Health Foundation Improvement Science Fellow, Head of Research Strategy, NIHR CLAHRC for Northwest London, London, London, UK
Julie Reed is a Health Foundation Improvement Science Fellow based at Imperial College London, United Kingdom. Her fellowship focuses on developing the scientific principles of Improvement Science and the challenges of acting scientifically in complex environments. Julie is also Head of Research Strategy for the National Institute of Health Research (NIHR) Collaboration for Leadership in Applied Health Research and Care (CLAHRC) for Northwest London (population ~ 2 million). The CLAHRC program promotes collaborative working between academics and practitioners to drive improvements in patient care across northwest London using a systematic and scientific Evidence Based Implementation approach.

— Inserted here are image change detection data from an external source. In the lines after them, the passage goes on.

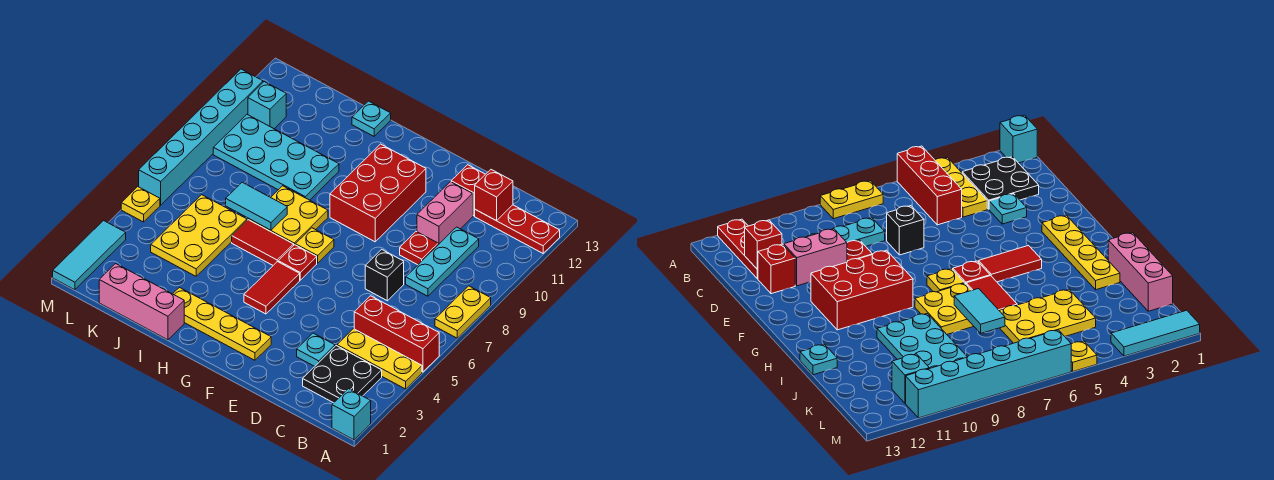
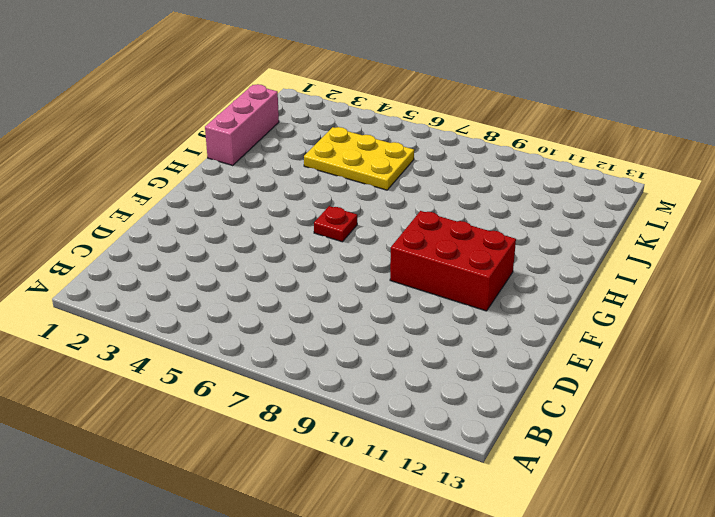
none -> cyan 1x1 brick [332,389,371,440]
none -> yellow 1x3 plate [337,329,422,389]
none -> red 1x3 brick [354,296,439,372]

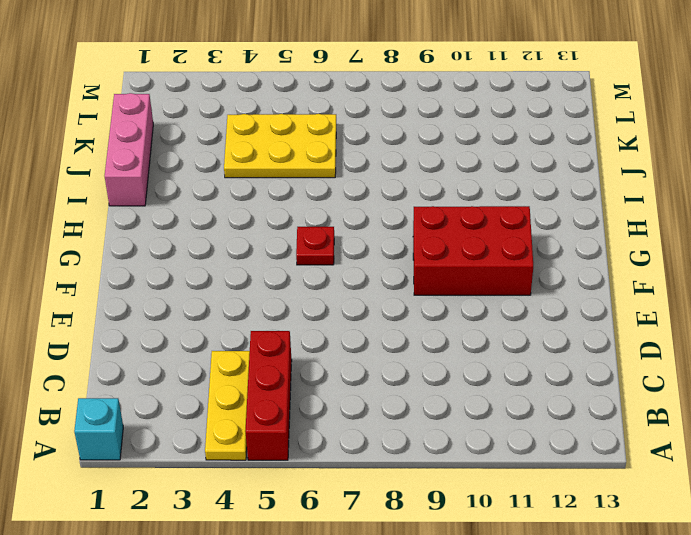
none -> yellow 1x2 plate [435,286,491,338]
none -> red 1x3 plate [475,205,560,253]
none -> black 2x2 plate [303,346,382,403]

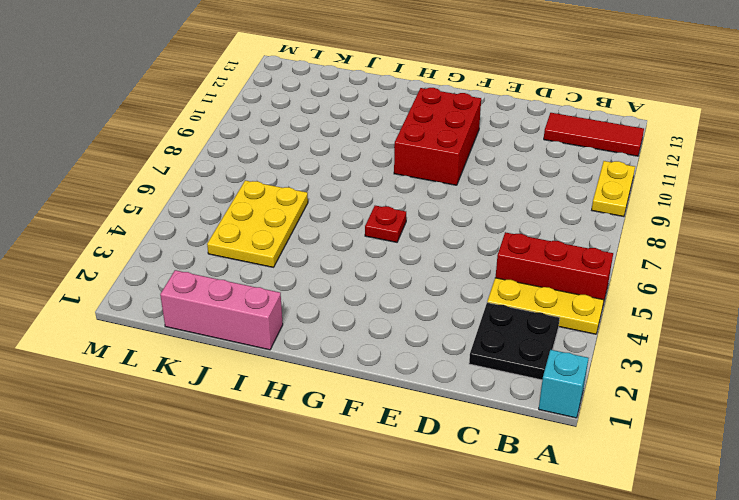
yellow 1x2 plate [592,161,635,217] -> yellow 1x2 plate moved to [435,286,491,338]
red 1x3 tile [544,113,644,156] -> red 1x3 plate [475,205,560,253]
none -> cyan 1x3 plate [406,227,479,296]
none -> cyan 1x1 plate [297,333,335,366]
none -> black 1x1 brick [365,249,404,301]

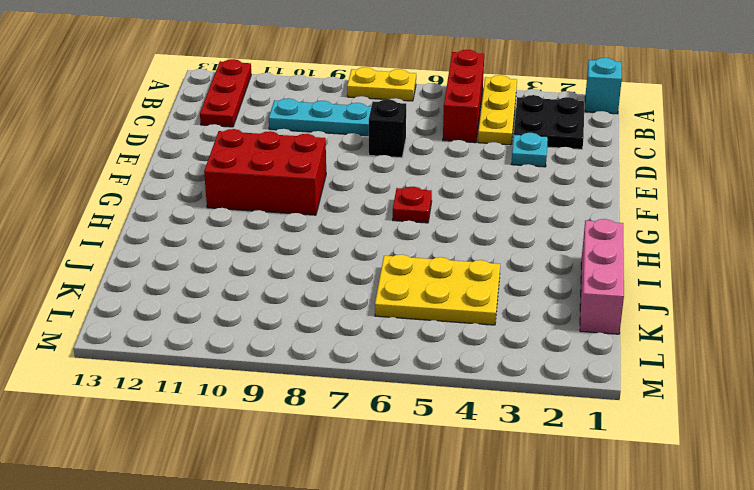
none -> red 1x1 plate [400,232,438,265]
none -> pink 1x2 brick [417,182,473,245]
none -> red 1x1 brick [451,165,485,216]

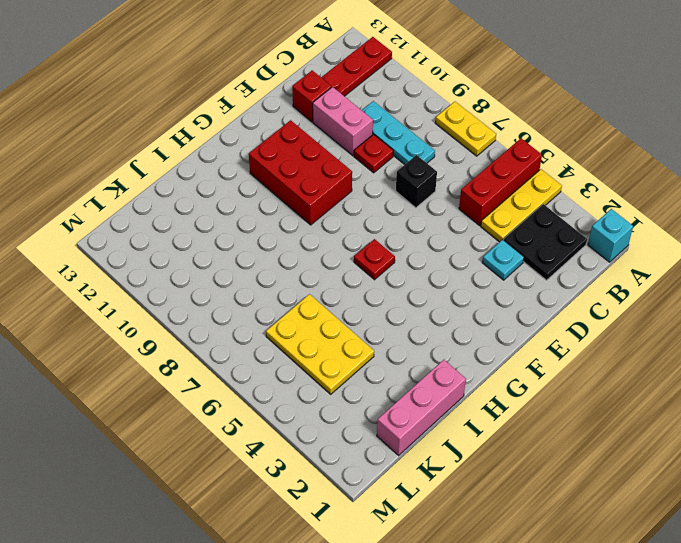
none -> yellow 1x4 plate [173,288,271,360]
none -> red 1x2 tile [244,262,300,314]
none -> yellow 1x1 plate [295,228,334,263]

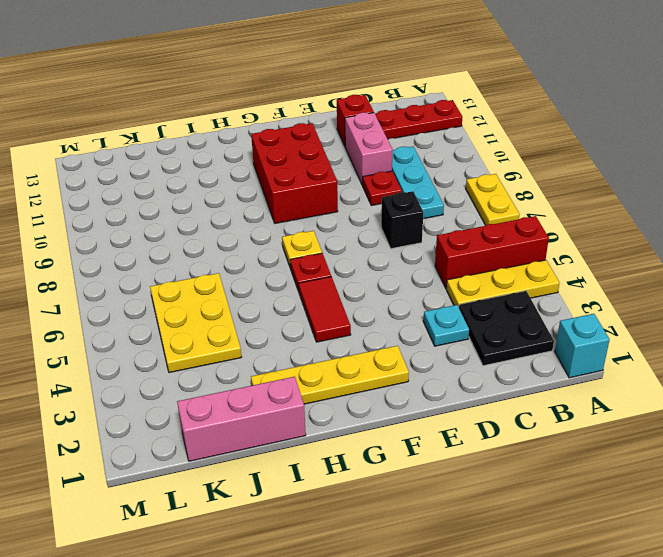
none -> red 1x2 tile [232,220,294,265]
none -> yellow 2x2 plate [249,186,328,245]
none -> cyan 2x4 plate [213,115,339,200]

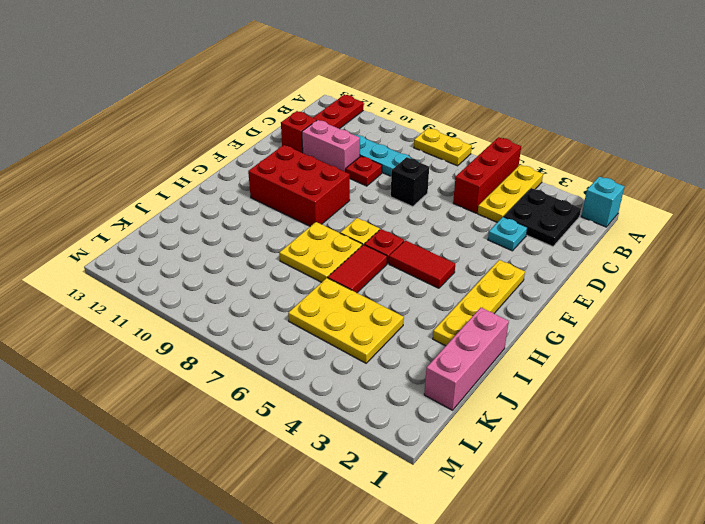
none -> cyan 2x4 plate [213,115,339,200]
none -> cyan 1x1 plate [352,101,391,136]
none -> cyan 1x1 brick [248,82,286,129]

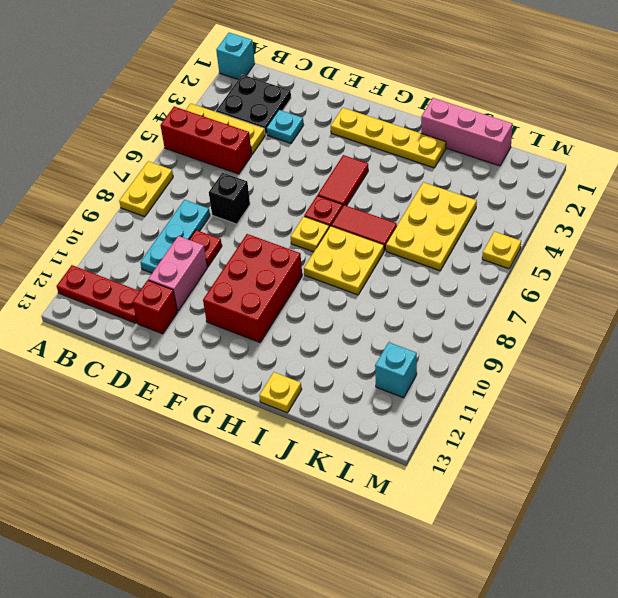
yellow 1x1 plate [259,372,302,413] -> cyan 1x1 plate [352,101,391,136]
none -> cyan 2x4 plate [213,115,339,200]
none -> cyan 1x3 tile [53,221,126,290]
none -> cyan 1x6 brick [139,69,263,205]

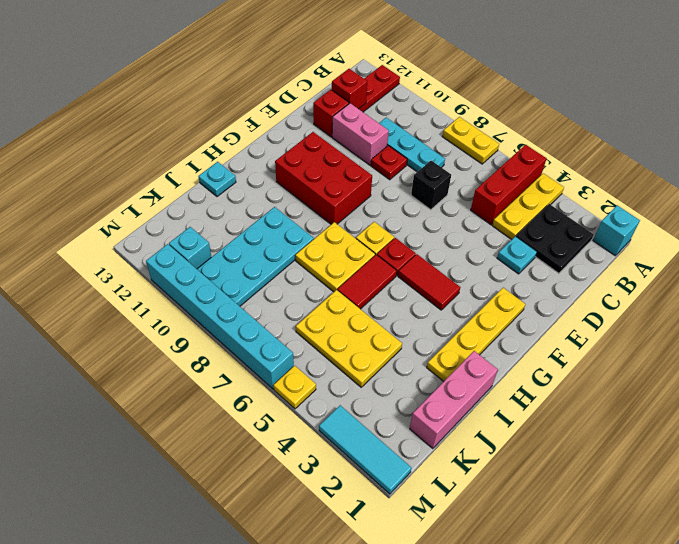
none -> cyan 1x2 tile [226,182,287,230]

Professor of Surgery, Division of Surgery, Imperial College London, London, UK
Professor Darzi holds the Paul Hamlyn Chair of Surgery at Imperial College London where he is Head ofthe Imperial College Institute of Global Health Innovation. He is an Honorary Consultant Surgeon at Imperial College Hospital NHS Trust and the Royal Marsden Hospital and holds the Chair of Surgery at the Institute of Cancer Research. Research led by Professor Darzi is directed towards achieving best surgical practice through both innovation in surgery and enhancing the safety and quality of healthcare. His contribution within these research fields has been outstanding, publishing over 600 peer-reviewed research papers to date. In recognition of his outstanding achievements in research and development of surgical technologies, Professor Darzi was elected as an Honorary Fellow of the Royal Academy of Engineering, and a Fellow of the Academy of Medical Sciences.